Have you watched European football grow and got any impressions of United?
“Yes, just around this time when I was still quite young. Although we haven’t watched football all week, because I don’t think there is as much of it on TV as it is today, sometimes with three games a week. But those were the weekends where we really lived and breathed football. Friday, Saturday and Sunday, especially Saturday and Sunday. It was about getting up in the morning and the first thing you heard on TV was the footy. If it wasn’t our own league, it was English football as there was a lot of Premier League coverage in South America. This was the moment United did it, so well. It was their heyday. They were doing fine and winning trophies and so on. It wasn’t just about sitting there watching football. You knew it was on TV, with English and Italian football featured the most, so football was in the air! However, we weren’t just glued to the TV. No, I would have gone to play football all the time to play outside. But I realized that all the games were on TV and that at night there would be all the highlights of the weekend games. And so, that’s when I would watch it a bit more.
You left Uruguay for A league at only 20 years old – what memories do you have from this period of your life? What were the easy parts of adapting to Europe and what were the difficult parts?
“I always talk about that period, and that was what I had always hoped for, to come and play in Europe. And one of the things I had particularly thought about and hoped to do at the time was to go play in the Soccer, in part to do with my family background and my grandfather’s Italian heritage. My father always introduced me to that Italian ancestry, and my grandfather had always wanted to see his children and grandchildren play football. So it was something that attracted you, going to play and live in Italy. But when you arrive in Italy, it’s almost like you’re still in that dream, the dream you haven’t woken up from yet. It’s like you’ve accomplished something that you really want and desire. So you start your first season and your first year there, you don’t come back to earth. And it’s the same the second year too, because you’re still not that aware of it. It is as if you are in this wheel that keeps spinning and spinning as you search for your dream. Then you realize it and suddenly you live it. But over time you start to grow as a person, you know, as a family you start to have new experiences and you start to realize the distance involved. This distance which separates you a little from your family and your friends and which separates you for so long from your close relations, your roots, your country and your customs. And that’s where you start to feel it and miss things a bit more. I’ve always done my best to get settled in places really quickly, but settling there is always quite difficult.
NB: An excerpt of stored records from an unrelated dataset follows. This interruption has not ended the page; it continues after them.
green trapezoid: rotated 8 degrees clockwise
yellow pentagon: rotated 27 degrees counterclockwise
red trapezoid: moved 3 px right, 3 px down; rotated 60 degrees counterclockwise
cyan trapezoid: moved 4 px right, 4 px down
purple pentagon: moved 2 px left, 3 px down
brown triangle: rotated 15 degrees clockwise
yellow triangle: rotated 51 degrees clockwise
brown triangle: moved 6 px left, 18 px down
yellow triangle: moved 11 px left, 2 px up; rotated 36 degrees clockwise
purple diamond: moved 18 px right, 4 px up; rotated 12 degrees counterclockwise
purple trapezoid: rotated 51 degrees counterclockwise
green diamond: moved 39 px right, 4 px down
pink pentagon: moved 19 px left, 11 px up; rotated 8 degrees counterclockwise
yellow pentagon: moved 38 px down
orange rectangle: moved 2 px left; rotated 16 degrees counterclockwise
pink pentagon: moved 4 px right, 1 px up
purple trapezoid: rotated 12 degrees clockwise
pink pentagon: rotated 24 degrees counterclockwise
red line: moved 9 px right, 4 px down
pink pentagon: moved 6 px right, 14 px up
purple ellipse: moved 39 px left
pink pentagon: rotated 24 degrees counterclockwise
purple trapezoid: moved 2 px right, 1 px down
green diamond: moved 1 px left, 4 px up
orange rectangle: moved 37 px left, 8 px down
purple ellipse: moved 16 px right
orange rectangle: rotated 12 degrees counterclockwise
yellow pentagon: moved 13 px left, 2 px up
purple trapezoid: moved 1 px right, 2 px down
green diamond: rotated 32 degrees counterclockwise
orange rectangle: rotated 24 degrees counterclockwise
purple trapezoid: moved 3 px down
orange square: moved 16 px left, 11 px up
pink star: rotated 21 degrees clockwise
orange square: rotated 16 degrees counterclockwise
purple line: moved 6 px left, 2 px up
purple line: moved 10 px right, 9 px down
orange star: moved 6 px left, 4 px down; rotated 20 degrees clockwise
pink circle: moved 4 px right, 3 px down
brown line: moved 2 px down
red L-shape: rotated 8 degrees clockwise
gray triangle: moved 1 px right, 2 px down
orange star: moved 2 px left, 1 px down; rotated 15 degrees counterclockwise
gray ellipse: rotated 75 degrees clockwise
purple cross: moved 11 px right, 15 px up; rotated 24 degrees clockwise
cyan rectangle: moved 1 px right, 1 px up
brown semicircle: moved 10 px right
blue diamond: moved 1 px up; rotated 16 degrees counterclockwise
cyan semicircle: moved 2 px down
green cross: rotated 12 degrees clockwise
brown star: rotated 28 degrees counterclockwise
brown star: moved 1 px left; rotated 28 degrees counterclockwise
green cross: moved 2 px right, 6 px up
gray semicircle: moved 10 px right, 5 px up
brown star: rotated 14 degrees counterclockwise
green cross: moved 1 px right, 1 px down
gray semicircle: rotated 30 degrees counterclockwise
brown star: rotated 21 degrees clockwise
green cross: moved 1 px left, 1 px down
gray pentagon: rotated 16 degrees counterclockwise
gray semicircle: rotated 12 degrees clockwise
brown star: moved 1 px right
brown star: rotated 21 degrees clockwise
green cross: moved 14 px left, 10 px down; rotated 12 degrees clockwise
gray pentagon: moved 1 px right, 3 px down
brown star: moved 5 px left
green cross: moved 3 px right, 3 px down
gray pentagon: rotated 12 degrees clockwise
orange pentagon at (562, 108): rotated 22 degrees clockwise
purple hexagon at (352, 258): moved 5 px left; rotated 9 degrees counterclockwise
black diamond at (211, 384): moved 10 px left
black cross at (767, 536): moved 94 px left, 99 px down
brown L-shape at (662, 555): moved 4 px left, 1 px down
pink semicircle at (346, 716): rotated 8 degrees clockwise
Whether or not we have similar cultures, settling somewhere and getting used to any kind of change is always difficult. And as time goes on, at least in my case, it starts to get complicated. The longer you are away from home, the more and more difficult it becomes to be on an equal footing. That’s why I say, at first it was one thing, and then you start to miss a thing or two. I guess I’ve probably settled down pretty well and maybe still chasing that dream, that desire to get involved at the highest level in football and stay there. And for better or for worse, I’ve always been there, competing and giving my best.